9.    Change in Control. Notwithstanding Section 7 or anything to the contrary herein, in the event of a Change in Control of the Company during the Performance Period and prior to the termination of the Recipient’s Continuous Service with the Company and its Related Entities, if this Agreement and the RSUs granted hereunder are not assumed or substituted by the purchaser in the Change in Control transaction, then the RSUs shall become immediately vested.





10.    Section 409A. Payments made pursuant to the Plan and this Agreement are intended to comply with or qualify for an exemption from Section 409A of the Internal Revenue Code of 1986, as amended (“Section 409A”). The Company reserves the right, to the extent the Company deems necessary or advisable in its sole discretion, to unilaterally amend or modify the Plan and/or this Agreement to ensure that all RSU Awards are made in a manner that complies with Section 409A (including, without limitation, the avoidance of penalties thereunder), provided, however, that the Company makes no representations that the RSU Awards will be exempt from any penalties that may apply under Section 409A and makes no undertaking to preclude Section 409A from applying to this RSU Award.

(Collected data)
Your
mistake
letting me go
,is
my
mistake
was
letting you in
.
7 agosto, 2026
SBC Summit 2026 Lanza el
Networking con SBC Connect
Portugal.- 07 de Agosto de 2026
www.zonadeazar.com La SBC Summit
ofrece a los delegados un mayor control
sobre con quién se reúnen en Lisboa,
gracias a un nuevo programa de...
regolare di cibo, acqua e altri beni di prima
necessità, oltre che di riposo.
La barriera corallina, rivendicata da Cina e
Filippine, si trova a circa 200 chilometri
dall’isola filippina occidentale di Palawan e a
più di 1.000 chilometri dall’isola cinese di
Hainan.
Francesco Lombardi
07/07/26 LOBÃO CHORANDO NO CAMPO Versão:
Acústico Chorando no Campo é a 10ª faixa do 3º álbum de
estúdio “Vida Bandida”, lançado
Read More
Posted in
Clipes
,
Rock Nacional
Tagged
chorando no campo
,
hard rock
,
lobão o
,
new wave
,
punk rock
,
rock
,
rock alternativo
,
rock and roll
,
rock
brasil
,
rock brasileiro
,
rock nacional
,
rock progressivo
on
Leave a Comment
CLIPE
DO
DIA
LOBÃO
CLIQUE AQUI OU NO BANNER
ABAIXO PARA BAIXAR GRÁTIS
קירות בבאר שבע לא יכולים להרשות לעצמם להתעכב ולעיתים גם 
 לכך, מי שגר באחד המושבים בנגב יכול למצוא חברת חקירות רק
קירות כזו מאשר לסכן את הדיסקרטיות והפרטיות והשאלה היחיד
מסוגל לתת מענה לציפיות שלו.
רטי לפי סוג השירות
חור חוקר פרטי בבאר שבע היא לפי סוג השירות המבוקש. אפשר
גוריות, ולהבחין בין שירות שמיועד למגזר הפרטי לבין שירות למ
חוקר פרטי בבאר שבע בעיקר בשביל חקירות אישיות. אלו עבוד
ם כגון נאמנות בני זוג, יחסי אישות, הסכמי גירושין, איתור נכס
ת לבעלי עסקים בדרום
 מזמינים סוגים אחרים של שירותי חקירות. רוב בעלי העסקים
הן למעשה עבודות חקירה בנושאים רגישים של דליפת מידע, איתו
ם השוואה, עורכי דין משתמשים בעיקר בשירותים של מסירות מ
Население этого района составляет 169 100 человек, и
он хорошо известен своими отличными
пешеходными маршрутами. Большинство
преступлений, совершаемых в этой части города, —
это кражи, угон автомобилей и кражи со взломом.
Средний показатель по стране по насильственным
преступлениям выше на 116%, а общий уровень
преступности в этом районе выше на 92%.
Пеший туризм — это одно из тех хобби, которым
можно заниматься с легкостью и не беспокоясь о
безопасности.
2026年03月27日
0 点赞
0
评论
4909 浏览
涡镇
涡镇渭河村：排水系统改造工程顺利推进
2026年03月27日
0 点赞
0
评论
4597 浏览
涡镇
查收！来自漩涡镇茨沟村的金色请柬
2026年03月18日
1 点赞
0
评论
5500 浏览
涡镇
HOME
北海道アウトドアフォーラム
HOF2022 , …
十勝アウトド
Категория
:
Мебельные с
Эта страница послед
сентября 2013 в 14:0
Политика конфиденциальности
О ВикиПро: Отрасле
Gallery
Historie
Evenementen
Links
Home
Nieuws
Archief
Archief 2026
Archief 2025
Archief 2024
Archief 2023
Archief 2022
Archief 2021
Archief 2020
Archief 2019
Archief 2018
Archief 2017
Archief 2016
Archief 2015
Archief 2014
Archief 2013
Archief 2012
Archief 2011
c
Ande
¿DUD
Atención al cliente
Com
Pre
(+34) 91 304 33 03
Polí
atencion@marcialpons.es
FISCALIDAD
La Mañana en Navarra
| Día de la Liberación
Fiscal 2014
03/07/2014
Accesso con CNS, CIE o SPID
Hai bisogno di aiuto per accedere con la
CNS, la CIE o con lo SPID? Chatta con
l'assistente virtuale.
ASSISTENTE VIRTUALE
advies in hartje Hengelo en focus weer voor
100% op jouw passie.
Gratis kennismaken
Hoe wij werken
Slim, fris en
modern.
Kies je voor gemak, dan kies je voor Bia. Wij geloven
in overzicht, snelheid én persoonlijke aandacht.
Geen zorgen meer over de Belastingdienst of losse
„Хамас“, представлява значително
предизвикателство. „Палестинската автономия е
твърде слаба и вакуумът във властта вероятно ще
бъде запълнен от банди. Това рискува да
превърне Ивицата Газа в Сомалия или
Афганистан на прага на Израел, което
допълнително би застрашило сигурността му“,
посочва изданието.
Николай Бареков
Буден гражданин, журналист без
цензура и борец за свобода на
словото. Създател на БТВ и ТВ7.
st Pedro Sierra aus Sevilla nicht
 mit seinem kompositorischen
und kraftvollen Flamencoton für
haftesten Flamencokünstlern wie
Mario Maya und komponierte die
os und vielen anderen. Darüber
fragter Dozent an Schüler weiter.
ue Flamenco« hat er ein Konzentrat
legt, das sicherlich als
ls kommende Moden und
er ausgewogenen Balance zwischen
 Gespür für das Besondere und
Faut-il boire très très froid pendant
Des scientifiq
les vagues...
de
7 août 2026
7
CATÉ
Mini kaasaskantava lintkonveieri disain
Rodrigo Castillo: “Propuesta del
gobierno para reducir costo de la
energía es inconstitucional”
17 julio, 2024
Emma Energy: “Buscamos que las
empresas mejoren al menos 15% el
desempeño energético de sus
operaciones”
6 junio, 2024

● Instruction 1
Print the RSU agreement excerpt between "10.    Section 409A. Payments" and "this RSU Award.", inclusive.
● Instruction 2
In the RSU agreement excerpt, what happens to the RSUs if the purchaser in a Change in Control transaction does not assume or substitute them?
● Instruction 3
Pick up the RSU agreement excerpt after its last sentence and keep writing it.
The material has no connection to the RSU agreement excerpt.

● Exercise response 1
10.    Section 409A. Payments made pursuant to the Plan and this Agreement are intended to comply with or qualify for an exemption from Section 409A of the Internal Revenue Code of 1986, as amended (“Section 409A”). The Company reserves the right, to the extent the Company deems necessary or advisable in its sole discretion, to unilaterally amend or modify the Plan and/or this Agreement to ensure that all RSU Awards are made in a manner that complies with Section 409A (including, without limitation, the avoidance of penalties thereunder), provided, however, that the Company makes no representations that the RSU Awards will be exempt from any penalties that may apply under Section 409A and makes no undertaking to preclude Section 409A from applying to this RSU Award.

● Exercise response 2
The RSUs become immediately vested.

● Exercise response 3
Notwithstanding anything to the contrary in this Agreement or the Plan, if the Recipient is a “Specified Employee” (as defined below) then the delivery of Shares otherwise required to be made under this Agreement on account of the termination of the Recipient’s Continuous Service shall be made within thirty (30) days after the sixth (6th) month anniversary of the date of the termination of the Recipient’s Continuous Service or, if earlier, the date of the Recipient’s death if such deferral is required to comply with Section 409A of the Code. For purposes of this Agreement, a “Specified Employee” shall mean any individual who, at the time of his or her separation from Continuous Service with the Company and its Related Entities, is a “key employee”, within the meaning of Section 416(i) of the Code, of the Company or any Related Entity, so long as the stock of the Company is publicly traded on an established securities market or otherwise as of the date of separation.
For purposes of applying the provisions of Section 409A to this Agreement, each separately identified amount to which the Recipient is entitled under this Agreement shall be treated as a separate payment. In addition, to the extent permissible under Section 409A, any series of installment payments under this Agreement shall be treated as a right to a series of separate payments.
11.    Taxes.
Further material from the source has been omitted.